In early studies, earlobe creases were thought to be associated with increased risk of heart attack and coronary heart disease. The diagonal earlobe crease is called “Frank’s Sign”. Not for Frank Sinatra but for Dr Sanders T Frank who noted that 20 patients with angina (chest pain caused by reduced blood flow to the heart) had creases. More recent studies have concluded that ageing is more likely to account for the positive correlation between Frank’s Sign and heart attacks.

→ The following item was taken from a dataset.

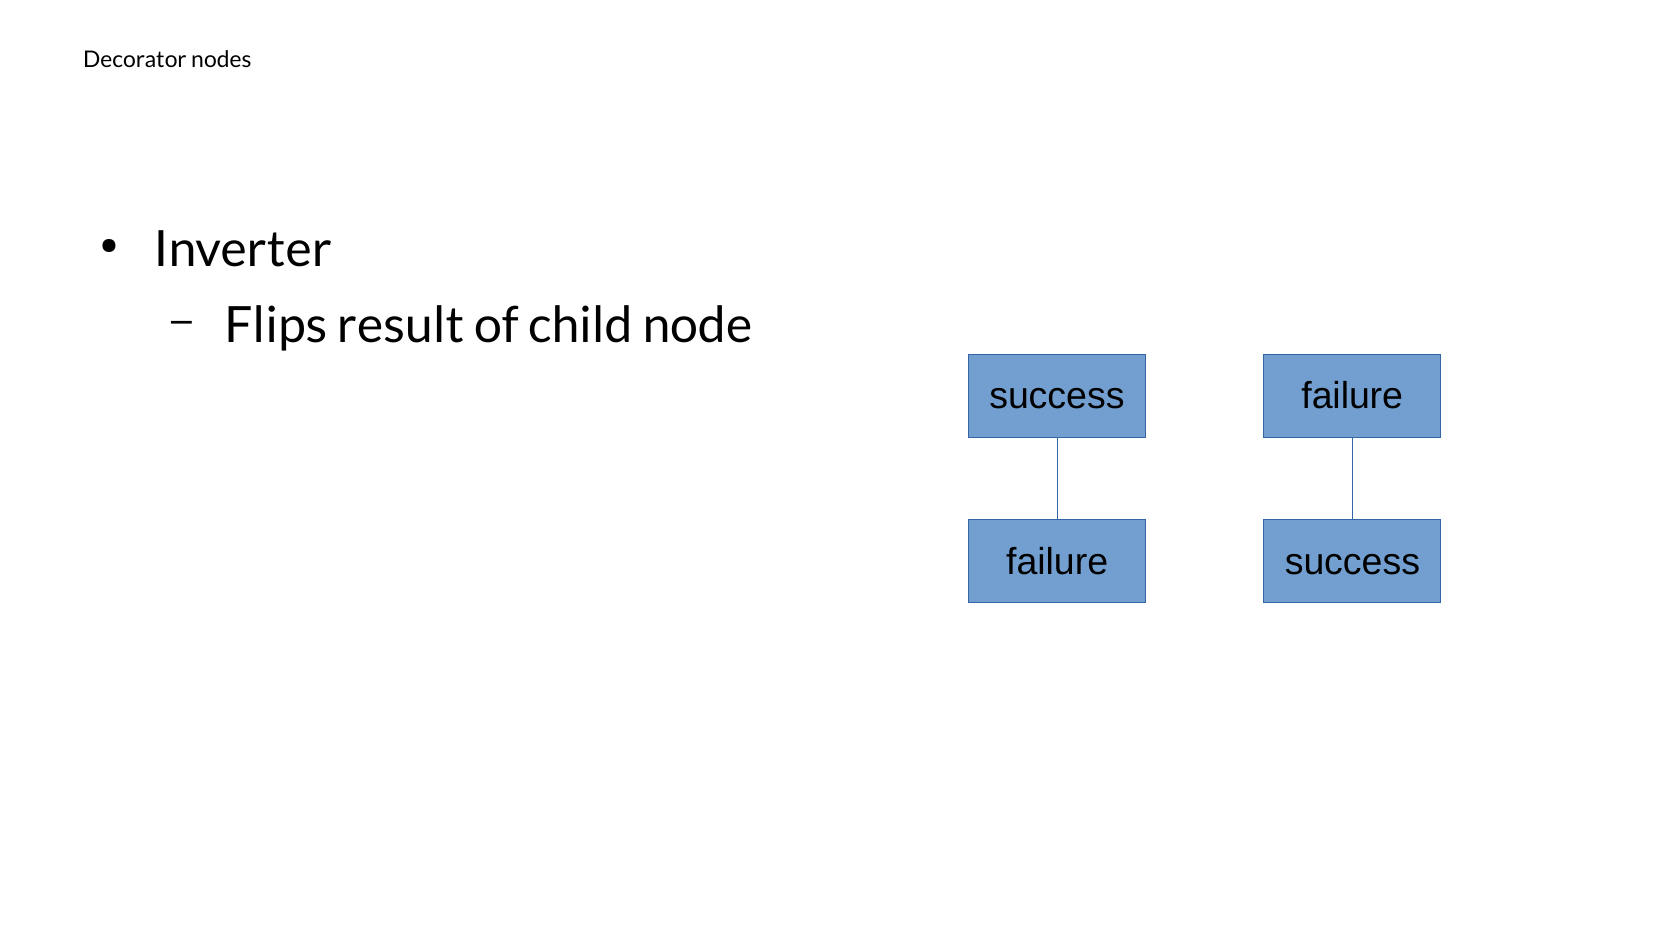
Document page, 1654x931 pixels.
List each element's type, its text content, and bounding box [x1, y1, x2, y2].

Piercing the earlobes is commonplace in many cultures. No other location on the body is as commonly pierced. Injury to the earlobe due to the weight of heavy earrings is common. Some cultures practise earlobe stretching for a decorative effect.
Wearing earrings (and piercings) permanently can be bad for one’s health. Some research has found that the most frequent complications associated with wearing earrings are inflammation, keloids (itchy scars), and loss of tissue by tearing.
Polish researchers have also found a relationship between ear jewellery and allergies. The reason seems to be the nickel commonly used in jewellery production. Nickel leaches from the earrings into the human body and can cause eczema and other health issues. The specific reason is the contact of nickel ions with the earring wearer’s lymphatic system.
An affected person may then react allergically to dental braces, meals cooked in nickel pots, margarine (nickel is a catalyst in hydrogenation of unsaturated fats), coins, chocolate, nuts, leguminous vegetables, wine, and beer. The study noted that allergic symptoms do not stop if the infected person stops wearing earrings.
Jewellery allergy does not occur with pure gold earrings, but it can occur with gold-plated earrings because they’re likely to contain nickel.
There’s a common belief that a single gene controls the trait of unattached versus attached earlobes, with unattached earlobes being dominant – meaning that a parent with unattached earlobes could not have a child with attached earlobes. However, it would be unwise to base divorce proceedings on that ground because there are many other factors that can influence lobe types.
To conclude with a couple of earlobe anecdotes:
A man goes to a doctor and says his earlobes are affecting his hearing. The doctor says: “That’s odd – can you describe the symptoms?”
The man says: “Of course. Marge has blue hair and Homer’s fat and bald”.
The Pope is performing miracles on children in a lawless part of Liverpool during a pastoral visit.
Billy approaches the Pope and says: “Father, could you help me with my hearing?”
The Pope says: “Of course, my son”. He cups his hands over Billy’s ears (and lobes) and prays quietly, and then asks: “How is your hearing now, my son?”
“I don’t know,” says Billy “it’s not until next Wednesday.”